Ian Cochrane

Personal information
- Full name: John Cochrane
- Date of birth: 27 April 1959 (age 65)
- Place of birth: Bellshill, Scotland
- Position(s): Winger

Youth career
- Preston North End

Senior career*
- Years: Team / Apps / (Gls)
- 1976–1979: Preston North End / 5 / (2)
- 1979–1980: Dundee United / 1 / (0)
- 1980–1983: Greenock Morton / 75 / (5)
- 1983–1984: Hamilton Academical / 19 / (0)
- 1984: Queen of the South / 6 / (2)
- 1984: Partick Thistle / 10 / (2)
- 1984–1986: Cowdenbeath / 47 / (3)

= Ian Cochrane (footballer) =

Scottish footballer

John "Ian" Cochrane (born 27 April 1959) is a Scottish former footballer, who played as a winger.
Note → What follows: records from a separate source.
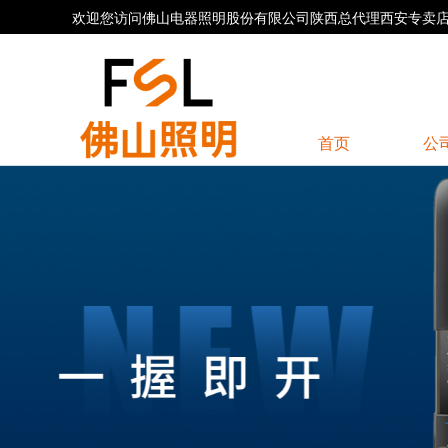
欢迎您访问佛山电器照明股份有限公司陕西总代理西安专卖店官方网
首页
公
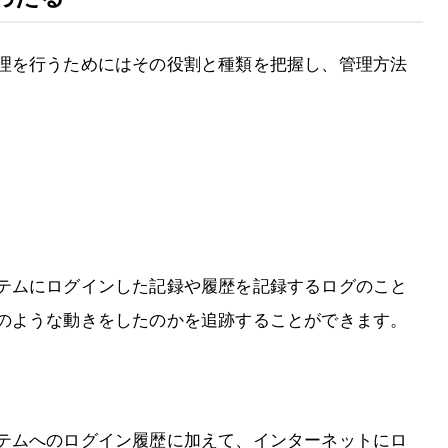
理を行うためにはその役割と種類を把握し、管理方法
テムにログインした記録や履歴を記録するログのこと
のような動きをしたのかを追跡することができます。
テムへのログイン履歴に加えて、インターネットにロ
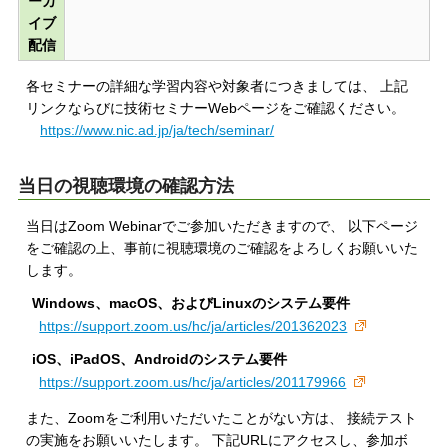
ーカ
イブ
配信
各セミナーの詳細な学習内容や対象者につきましては、 上記
リンクならびに技術セミナーWebページをご確認ください。
https://www.nic.ad.jp/ja/tech/seminar/
当日の視聴環境の確認方法
当日はZoom Webinarでご参加いただきますので、 以下ページ
をご確認の上、事前に視聴環境のご確認をよろしくお願いいた
します。
Windows、macOS、およびLinuxのシステム要件
https://support.zoom.us/hc/ja/articles/201362023
iOS、iPadOS、Androidのシステム要件
https://support.zoom.us/hc/ja/articles/201179966
また、Zoomをご利用いただいたことがない方は、 接続テスト
の実施をお願いいたします。 下記URLにアクセスし、参加ボ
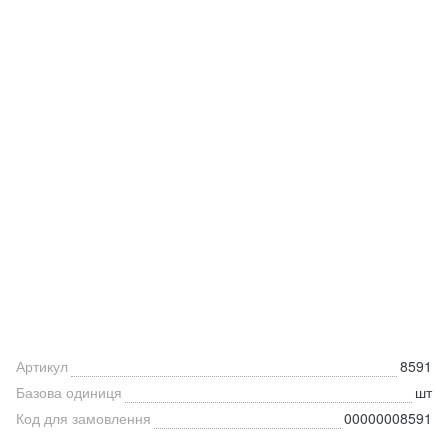
Артикул
8591
Базова одиниця
шт
Код для замовлення
00000008591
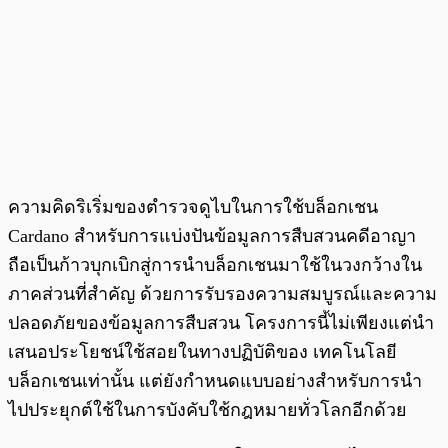
ความคิดริเริ่มของตำรวจดูไบในการใช้บล็อกเชน
Cardano สำหรับการแบ่งปันข้อมูลการสืบสวนคดีอาญา
ถือเป็นก้าวบุกเบิกสู่การนำบล็อกเชนมาใช้ในวงกว้างใน
ภาคส่วนที่สำคัญ ด้วยการรับรองความสมบูรณ์และความ
ปลอดภัยของข้อมูลการสืบสวน โครงการนี้ไม่เพียงแต่นำ
เสนอประโยชน์ใช้สอยในทางปฏิบัติของ เทคโนโลยี
บล็อกเชนเท่านั้น แต่ยังกำหนดแบบอย่างสำหรับการนำ
ไปประยุกต์ใช้ในการบังคับใช้กฎหมายทั่วโลกอีกด้วย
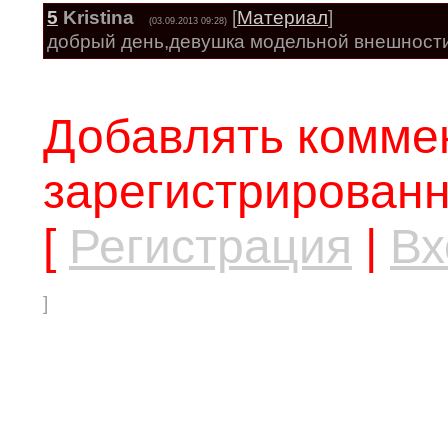
5
Kristina
[
Материал
]
(03.09.2013 09:28)
добрый день,девушка модельной внешности
Добавлять коммен
зарегистрированн
[
Регистрация
|
Вх
]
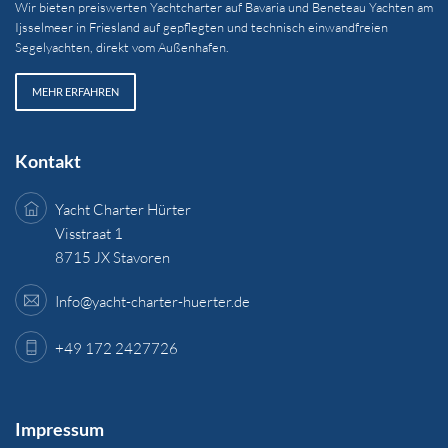
Wir bieten preiswerten Yachtcharter auf Bavaria und Beneteau Yachten am
Ijsselmeer in Friesland auf gepflegten und technisch einwandfreien
Segelyachten, direkt vom Außenhafen.
MEHR ERFAHREN
Kontakt
Yacht Charter Hürter
Visstraat 1
8715 JX Stavoren
Info@yacht-charter-huerter.de
+49 172 2427726
Impressum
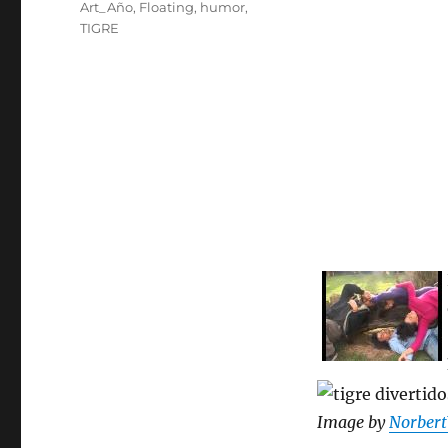
Etiquetas
Art_Año
,
Floating
,
humor
,
TIGRE
Image by
Norber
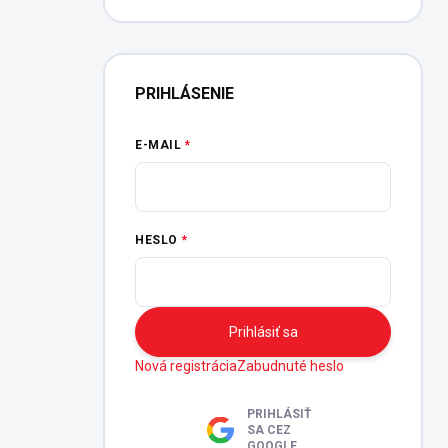
PRIHLÁSENIE
E-MAIL
HESLO
Prihlásiť sa
Nová registrácia
Zabudnuté heslo
PRIHLÁSIŤ
SA CEZ
GOOGLE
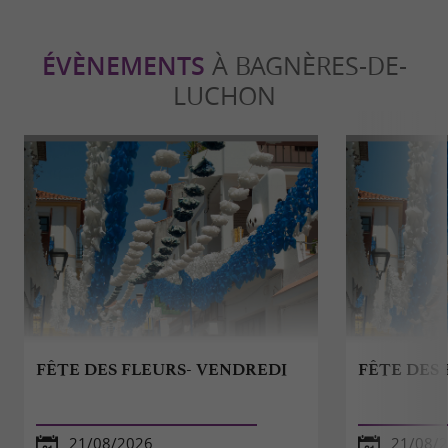
ÉVÈNEMENTS
À BAGNÈRES-DE-
LUCHON
FÊTE DES FLEURS- VENDREDI
FÊTE DES 
21/08/2026
21/08/2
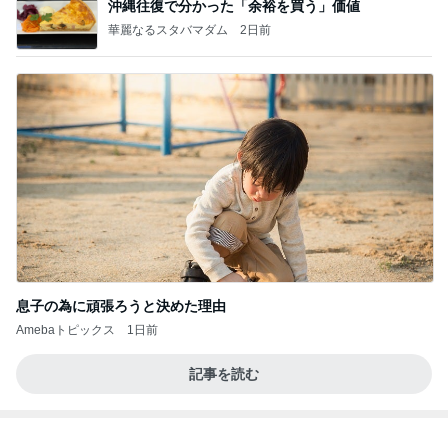
Amebaトピックス
1日前
話題のスイカ丸ごとアイス♡
さとみるくのロサンゼルス⇔ハワイ夢日記
7日前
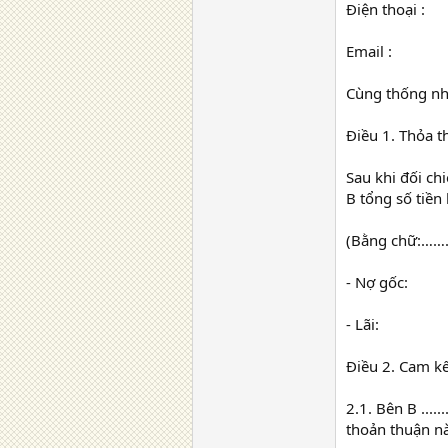
Điện thoại :
Email :
Cùng thống nhấ
Điều 1. Thỏa 
Sau khi đối c
B tổng số ti
(Bằng chữ:
- Nợ gốc:
- Lãi:
Điều 2. Cam kế
2.1. Bên B ....
thoản thuận này t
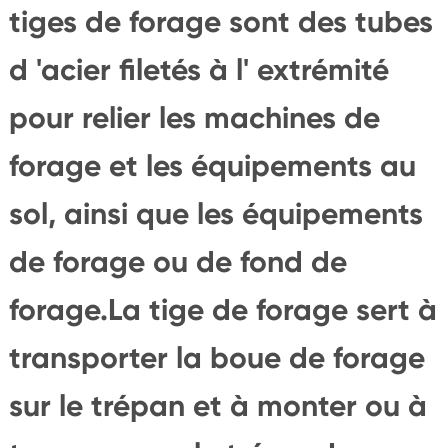
tiges de forage sont des tubes
d 'acier filetés à l' extrémité
pour relier les machines de
forage et les équipements au
sol, ainsi que les équipements
de forage ou de fond de
forage.La tige de forage sert à
transporter la boue de forage
sur le trépan et à monter ou à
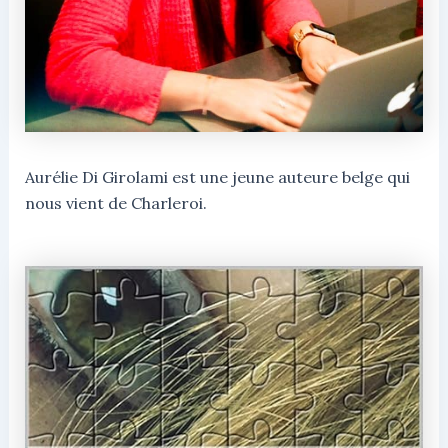
Aurélie Di Girolami est une jeune auteure belge qui
nous vient de Charleroi.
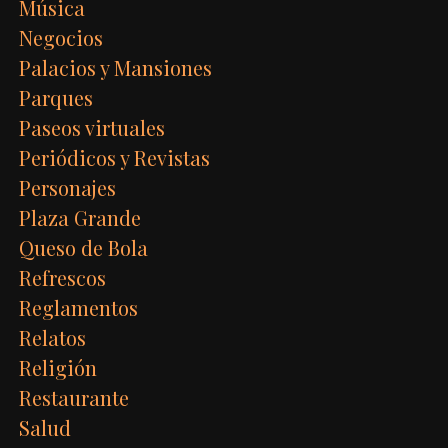
Música
Negocios
Palacios y Mansiones
Parques
Paseos virtuales
Periódicos y Revistas
Personajes
Plaza Grande
Queso de Bola
Refrescos
Reglamentos
Relatos
Religión
Restaurante
Salud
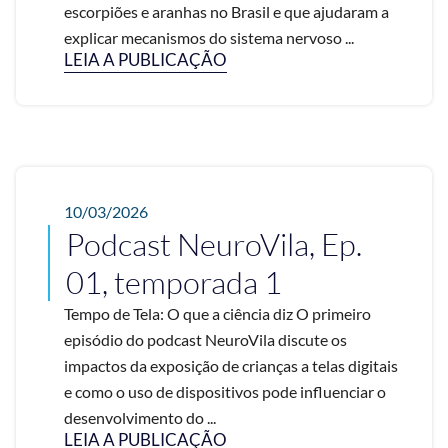
escorpiões e aranhas no Brasil e que ajudaram a
explicar mecanismos do sistema nervoso ...
LEIA A PUBLICAÇÃO
10/03/2026
Podcast NeuroVila, Ep.
01, temporada 1
Tempo de Tela: O que a ciência diz O primeiro
episódio do podcast NeuroVila discute os
impactos da exposição de crianças a telas digitais
e como o uso de dispositivos pode influenciar o
desenvolvimento do ...
LEIA A PUBLICAÇÃO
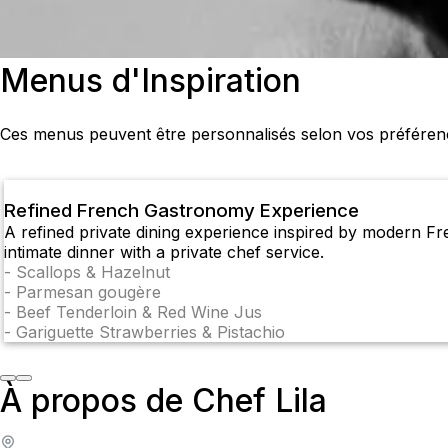
Menus d'Inspiration
Ces menus peuvent être personnalisés selon vos préférenc
Refined French Gastronomy Experience
A refined private dining experience inspired by modern Fr
intimate dinner with a private chef service.
-
Scallops & Hazelnut
-
Parmesan gougère
-
Beef Tenderloin & Red Wine Jus
-
Gariguette Strawberries & Pistachio
À propos de Chef Lila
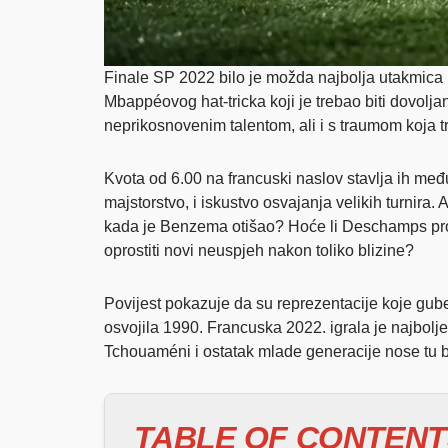
Finale SP 2022 bilo je možda najbolja utakmica u
Mbappéovog hat-tricka koji je trebao biti dovolj
neprikosnovenim talentom, ali i s traumom koja tr
Kvota od 6.00 na francuski naslov stavlja ih među
majstorstvo, i iskustvo osvajanja velikih turnira.
kada je Benzema otišao? Hoće li Deschamps prona
oprostiti novi neuspjeh nakon toliko blizine?
Povijest pokazuje da su reprezentacije koje gube 
osvojila 1990. Francuska 2022. igrala je najbolje 
Tchouaméni i ostatak mlade generacije nose tu bo
TABLE OF CONTENT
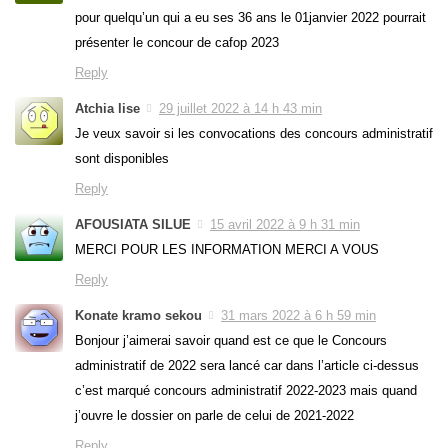
pour quelqu’un qui a eu ses 36 ans le 01janvier 2022 pourrait
présenter le concour de cafop 2023
Reply
Atchia lise
29 juillet 2022 à 14 h 43 min
Je veux savoir si les convocations des concours administratif
sont disponibles
Reply
AFOUSIATA SILUE
15 avril 2022 à 9 h 31 min
MERCI POUR LES INFORMATION MERCI A VOUS
Reply
Konate kramo sekou
31 mars 2022 à 6 h 59 min
Bonjour j’aimerai savoir quand est ce que le Concours
administratif de 2022 sera lancé car dans l’article ci-dessus
c’est marqué concours administratif 2022-2023 mais quand
j’ouvre le dossier on parle de celui de 2021-2022
Reply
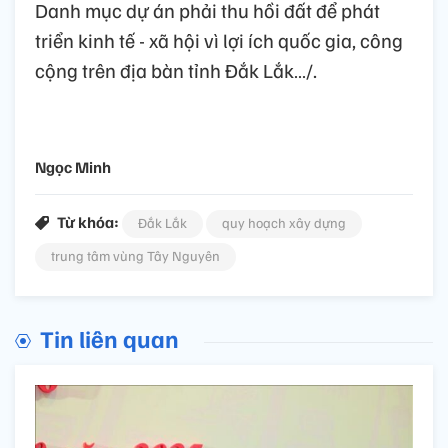
Danh mục dự án phải thu hồi đất để phát
triển kinh tế - xã hội vì lợi ích quốc gia, công
cộng trên địa bàn tỉnh Đắk Lắk…/.
Ngọc Minh
Từ khóa:
Đắk Lắk
quy hoạch xây dựng
trung tâm vùng Tây Nguyên
Tin liên quan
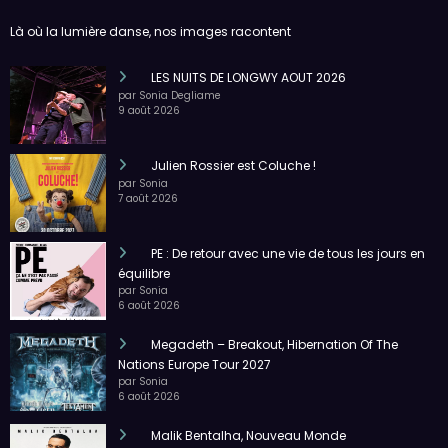
Là où la lumière danse, nos images racontent
LES NUITS DE LONGWY AOUT 2026
par Sonia Degliame
9 août 2026
Julien Rossier est Coluche !
par Sonia
7 août 2026
PE : De retour avec une vie de tous les jours en
équilibre
par Sonia
6 août 2026
Megadeth – Breakout, Hibernation Of The
Nations Europe Tour 2027
par Sonia
6 août 2026
Malik Bentalha, Nouveau Monde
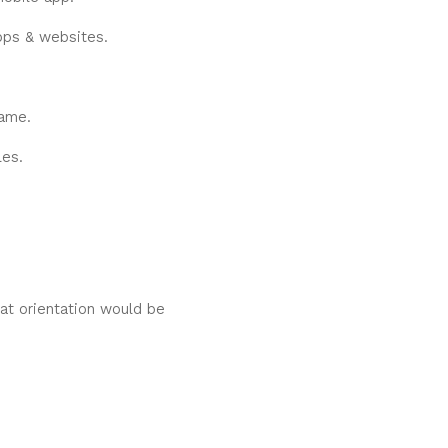
pps & websites.
rame.
les.
eat orientation would be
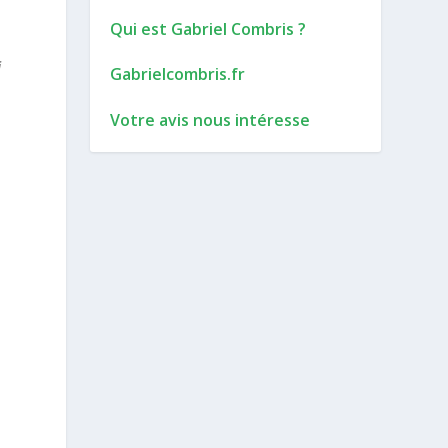
Qui est Gabriel Combris ?
i
Gabrielcombris.fr
Votre avis nous intéresse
Cochrane began his career in the mid-1970s with Preston North End before returning to Scotland with Dundee United. After just one match at Tannadice, Cochrane moved west to Greenock Morton, spending three seasons with the Cappielow side. After leaving Ton, Cochrane had spells with Hamilton Academical, Queen of the South, Partick Thistle and Cowdenbeath. It is unclear where his career headed after leaving Cowdenbeath in 1986.